Pois bem, para que se entenda as inovações trazidas pela referida norma, quanto ao prazo, importante dizer que ela estabelece prazos qüinqüenais para a redução da área queimada em relação à área cortada. Explicando: a cada cinco anos a queima deve ser eliminada em 20%, 30%, 50%, 80% e 100% em relação à área cortada, ou seja, temos que o fim da queima, quando se atingirá 100% da área cortada – 100% da área queimada, se dará em 2021. Isto para áreas mecanizáveis, isto é, em linguagem usual, aquelas em que é possível a utilização de máquinas para a realização do corte da cana. Por outro lado, se diz que os prazos podem chegar a 30 anos para o fim das queimas, pois nas áreas não-mecanizáveis, isto é, onde não é possível ainda a utilização de máquinas devido à declividade do solo, a eliminação da queima terá uma prazo maior, também a cada cinco anos, mas com percentuais de áreas queimadas em relação às cortadas mais brandos, resultando no fim das queimas em 2031.

Deste modo, resumidamente, são estes os prazos que deixaram alguns descontentes com a nova lei estadual. Não concordam que o fim da queimada tenha esses prazos, aliás por entenderem que esta prática é ilegal.

No entanto, esta posição não se coaduna com o que chamo de bom senso ambiental, fator essencial para a aplicação de qualquer norma neste seara. Ao estabelecer prazos para o fim das queimadas, o legislador paulista demonstra amadurecimento, já que ao mesmo tempo que contempla o fim do “incômodo” provocado pelas queimadas, mantém esta prática por um período razoável, garantindo o emprego e o treinamento de centenas de milhares de pessoas.

Aliás, vale ressaltar que esta mesma lei também demonstrou sensibilidade por parte do legislador estadual, pois nela há previsão de que o Poder Público junto com os sindicatos rurais deverão promover a requalificação profissional dos trabalhadores, além de investirem no desenvolvimento de equipamentos que diminuam o desemprego com o fim das queimadas. Com isso, durante estes prazos qüinqüenais, estes trabalhadores rurais antes de serem dispensados, o que inevitavelmente ocorrerá com a mecanização, deverão ser requalificados, o que, indubitavelmente, é um grande avanço.

Por outro lado, quanto à legalidade da prática da queimada da cana, recente decisão acerca de uma Ação Civil Pública proposta pelo Ministério Público em Araraquara requerendo a proibição das queimadas, trouxe a primeira manifestação de mérito do STJ (Superior Tribunal de Justiça) sobre o assunto.

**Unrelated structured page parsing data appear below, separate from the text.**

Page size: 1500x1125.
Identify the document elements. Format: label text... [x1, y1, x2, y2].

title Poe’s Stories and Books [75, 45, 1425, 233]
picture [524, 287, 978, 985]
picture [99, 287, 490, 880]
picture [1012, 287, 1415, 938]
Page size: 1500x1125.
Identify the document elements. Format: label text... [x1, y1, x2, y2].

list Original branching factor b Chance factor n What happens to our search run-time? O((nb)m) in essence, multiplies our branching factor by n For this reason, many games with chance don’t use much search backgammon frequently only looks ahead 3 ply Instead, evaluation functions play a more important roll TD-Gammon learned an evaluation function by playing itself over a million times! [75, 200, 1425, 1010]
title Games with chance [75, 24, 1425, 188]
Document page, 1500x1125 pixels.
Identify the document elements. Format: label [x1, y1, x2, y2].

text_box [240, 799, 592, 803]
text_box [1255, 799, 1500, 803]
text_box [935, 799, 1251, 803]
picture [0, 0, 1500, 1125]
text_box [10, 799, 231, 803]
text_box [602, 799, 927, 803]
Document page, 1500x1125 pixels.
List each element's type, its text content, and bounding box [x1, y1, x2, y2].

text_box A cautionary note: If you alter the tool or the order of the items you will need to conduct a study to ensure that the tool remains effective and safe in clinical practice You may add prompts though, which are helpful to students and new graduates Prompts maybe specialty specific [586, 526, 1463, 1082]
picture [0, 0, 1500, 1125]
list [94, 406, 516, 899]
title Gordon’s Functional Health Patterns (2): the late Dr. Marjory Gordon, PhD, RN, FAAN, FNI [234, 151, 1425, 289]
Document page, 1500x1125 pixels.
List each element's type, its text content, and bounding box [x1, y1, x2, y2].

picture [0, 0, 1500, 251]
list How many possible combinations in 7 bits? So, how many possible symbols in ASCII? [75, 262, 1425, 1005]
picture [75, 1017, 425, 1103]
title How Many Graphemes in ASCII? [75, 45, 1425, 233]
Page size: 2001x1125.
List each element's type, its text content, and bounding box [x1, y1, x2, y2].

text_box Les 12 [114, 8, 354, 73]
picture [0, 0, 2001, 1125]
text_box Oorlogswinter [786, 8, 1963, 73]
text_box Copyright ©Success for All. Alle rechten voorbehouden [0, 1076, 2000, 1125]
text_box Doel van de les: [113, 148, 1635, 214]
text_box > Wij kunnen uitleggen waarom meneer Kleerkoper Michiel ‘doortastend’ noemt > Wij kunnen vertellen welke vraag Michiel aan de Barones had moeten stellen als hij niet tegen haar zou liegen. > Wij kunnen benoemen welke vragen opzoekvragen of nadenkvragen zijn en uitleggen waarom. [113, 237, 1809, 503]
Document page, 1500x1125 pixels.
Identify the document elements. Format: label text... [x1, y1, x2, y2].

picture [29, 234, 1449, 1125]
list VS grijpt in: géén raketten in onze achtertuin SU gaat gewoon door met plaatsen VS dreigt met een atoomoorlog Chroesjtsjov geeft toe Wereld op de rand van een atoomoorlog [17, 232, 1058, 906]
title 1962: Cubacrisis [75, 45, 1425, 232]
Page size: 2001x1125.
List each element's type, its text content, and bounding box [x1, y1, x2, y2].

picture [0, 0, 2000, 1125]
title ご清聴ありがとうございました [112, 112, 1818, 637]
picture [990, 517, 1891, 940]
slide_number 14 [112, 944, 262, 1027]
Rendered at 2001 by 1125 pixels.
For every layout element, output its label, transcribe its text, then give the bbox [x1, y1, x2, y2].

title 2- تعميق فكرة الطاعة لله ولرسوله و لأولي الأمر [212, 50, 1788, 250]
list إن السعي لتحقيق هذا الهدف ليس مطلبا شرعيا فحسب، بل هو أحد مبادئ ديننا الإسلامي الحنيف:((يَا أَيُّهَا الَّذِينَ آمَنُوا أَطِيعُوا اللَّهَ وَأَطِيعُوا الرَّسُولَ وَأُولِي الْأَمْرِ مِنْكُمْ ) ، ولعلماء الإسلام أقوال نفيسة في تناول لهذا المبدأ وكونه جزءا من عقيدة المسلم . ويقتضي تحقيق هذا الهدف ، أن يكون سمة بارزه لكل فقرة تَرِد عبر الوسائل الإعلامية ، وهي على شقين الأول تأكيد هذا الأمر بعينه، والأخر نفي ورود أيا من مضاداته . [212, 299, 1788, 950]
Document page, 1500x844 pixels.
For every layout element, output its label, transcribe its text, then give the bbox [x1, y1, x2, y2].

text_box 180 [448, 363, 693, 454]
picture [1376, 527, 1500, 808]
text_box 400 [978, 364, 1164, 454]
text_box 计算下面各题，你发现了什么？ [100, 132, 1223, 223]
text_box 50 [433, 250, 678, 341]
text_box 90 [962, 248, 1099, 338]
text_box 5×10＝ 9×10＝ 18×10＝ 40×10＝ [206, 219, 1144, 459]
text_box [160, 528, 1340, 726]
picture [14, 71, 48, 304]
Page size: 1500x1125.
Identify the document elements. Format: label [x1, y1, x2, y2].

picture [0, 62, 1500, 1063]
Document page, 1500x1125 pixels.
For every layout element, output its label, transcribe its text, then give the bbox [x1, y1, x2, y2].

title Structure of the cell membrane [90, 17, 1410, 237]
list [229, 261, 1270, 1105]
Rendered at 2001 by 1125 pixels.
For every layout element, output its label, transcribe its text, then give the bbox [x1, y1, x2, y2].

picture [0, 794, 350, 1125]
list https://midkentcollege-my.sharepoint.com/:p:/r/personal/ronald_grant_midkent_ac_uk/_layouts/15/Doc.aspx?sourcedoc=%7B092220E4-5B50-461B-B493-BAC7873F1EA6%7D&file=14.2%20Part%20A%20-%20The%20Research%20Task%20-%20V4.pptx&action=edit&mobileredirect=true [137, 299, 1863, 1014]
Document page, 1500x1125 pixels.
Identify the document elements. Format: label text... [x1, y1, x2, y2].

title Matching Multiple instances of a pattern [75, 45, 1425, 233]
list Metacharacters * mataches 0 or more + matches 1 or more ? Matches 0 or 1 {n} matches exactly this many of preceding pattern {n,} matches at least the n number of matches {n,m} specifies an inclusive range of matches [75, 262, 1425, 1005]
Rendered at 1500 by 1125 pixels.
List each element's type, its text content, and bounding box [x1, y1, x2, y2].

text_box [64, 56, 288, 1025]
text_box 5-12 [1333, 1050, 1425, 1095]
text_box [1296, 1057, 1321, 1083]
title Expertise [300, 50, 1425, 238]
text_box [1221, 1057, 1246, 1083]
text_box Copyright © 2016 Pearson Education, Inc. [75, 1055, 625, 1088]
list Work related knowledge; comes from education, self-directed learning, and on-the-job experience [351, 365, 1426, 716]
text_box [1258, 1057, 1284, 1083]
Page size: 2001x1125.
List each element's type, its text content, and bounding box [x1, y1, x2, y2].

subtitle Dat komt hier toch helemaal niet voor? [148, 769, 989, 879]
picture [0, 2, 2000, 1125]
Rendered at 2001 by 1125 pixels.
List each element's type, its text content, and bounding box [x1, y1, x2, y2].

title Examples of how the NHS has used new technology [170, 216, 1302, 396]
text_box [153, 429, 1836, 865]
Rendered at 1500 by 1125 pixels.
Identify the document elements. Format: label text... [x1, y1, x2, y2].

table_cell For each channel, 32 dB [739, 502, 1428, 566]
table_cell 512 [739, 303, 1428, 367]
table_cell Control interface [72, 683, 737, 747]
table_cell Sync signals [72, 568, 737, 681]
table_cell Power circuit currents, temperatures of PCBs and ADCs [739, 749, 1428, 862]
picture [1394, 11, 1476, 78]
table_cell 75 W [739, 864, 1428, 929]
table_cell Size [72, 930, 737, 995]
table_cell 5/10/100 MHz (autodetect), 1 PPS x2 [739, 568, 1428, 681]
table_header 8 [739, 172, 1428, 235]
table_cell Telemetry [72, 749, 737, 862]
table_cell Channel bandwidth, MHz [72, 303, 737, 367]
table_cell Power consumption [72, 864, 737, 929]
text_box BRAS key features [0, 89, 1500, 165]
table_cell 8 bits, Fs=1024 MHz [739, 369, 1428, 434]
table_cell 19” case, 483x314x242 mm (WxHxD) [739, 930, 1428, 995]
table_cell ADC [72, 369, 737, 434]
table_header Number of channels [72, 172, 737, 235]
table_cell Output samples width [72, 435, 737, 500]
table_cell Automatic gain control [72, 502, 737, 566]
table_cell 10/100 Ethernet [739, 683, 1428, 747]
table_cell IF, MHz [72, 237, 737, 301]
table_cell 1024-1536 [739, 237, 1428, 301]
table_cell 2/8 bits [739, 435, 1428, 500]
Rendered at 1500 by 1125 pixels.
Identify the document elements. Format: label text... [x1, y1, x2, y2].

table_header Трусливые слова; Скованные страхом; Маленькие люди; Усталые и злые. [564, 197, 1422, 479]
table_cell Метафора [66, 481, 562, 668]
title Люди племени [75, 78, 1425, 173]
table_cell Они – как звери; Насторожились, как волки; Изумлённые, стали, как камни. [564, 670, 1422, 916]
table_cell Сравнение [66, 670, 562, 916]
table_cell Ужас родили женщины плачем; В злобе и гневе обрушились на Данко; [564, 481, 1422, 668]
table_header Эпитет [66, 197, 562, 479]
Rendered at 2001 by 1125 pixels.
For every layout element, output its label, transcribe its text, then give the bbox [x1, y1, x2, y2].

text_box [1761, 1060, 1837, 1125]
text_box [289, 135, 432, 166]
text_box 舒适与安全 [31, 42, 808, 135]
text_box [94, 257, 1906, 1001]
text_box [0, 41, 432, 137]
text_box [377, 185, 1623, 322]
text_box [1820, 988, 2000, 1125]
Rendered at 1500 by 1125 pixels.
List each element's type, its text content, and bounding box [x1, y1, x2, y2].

O STJ, pela maioria (4×1) dos ministros de sua 1º Turma, julgou que a ação era improcedente e que a queimada da cana é legal, ou seja, o argumento de que esta prática contrariaria a legislação ambiental brasileira restou por terra, ao menos nesta primeira manifestação sobre o mérito do tema (se a queimada é legal ou não) prolatada por um Tribunal Superior.

Ademais, importante destacar que os votos dos ministros foram fundamentados, também, na importância social do assunto, com argumentos de que é preciso dar tempo para que a tecnologia consiga resolver todos os problemas que afetam o meio ambiente, ou de que não se pode falar em lucro só para o usineiro ao queimar a cana, já que se ela tiver que ser cortada crua vai liberar um pó bastante alérgico além de permitir que a serrilha da folha provoque ferimentos ao trabalhador que não consegue usar todos os equipamentos de proteção sob o sol escaldante.

Enfim, esta importante decisão do STJ indica que a recente lei estadual em debate está cercada de legalidade ao estabelecer prazos para o fim das queimadas, e mais, valoriza a questão social com muita sensibilidade, cabendo a todos da sociedade de São Paulo exigir que nossa lei estadual seja aplicada, principalmente quanto à requalificação dos trabalhadores.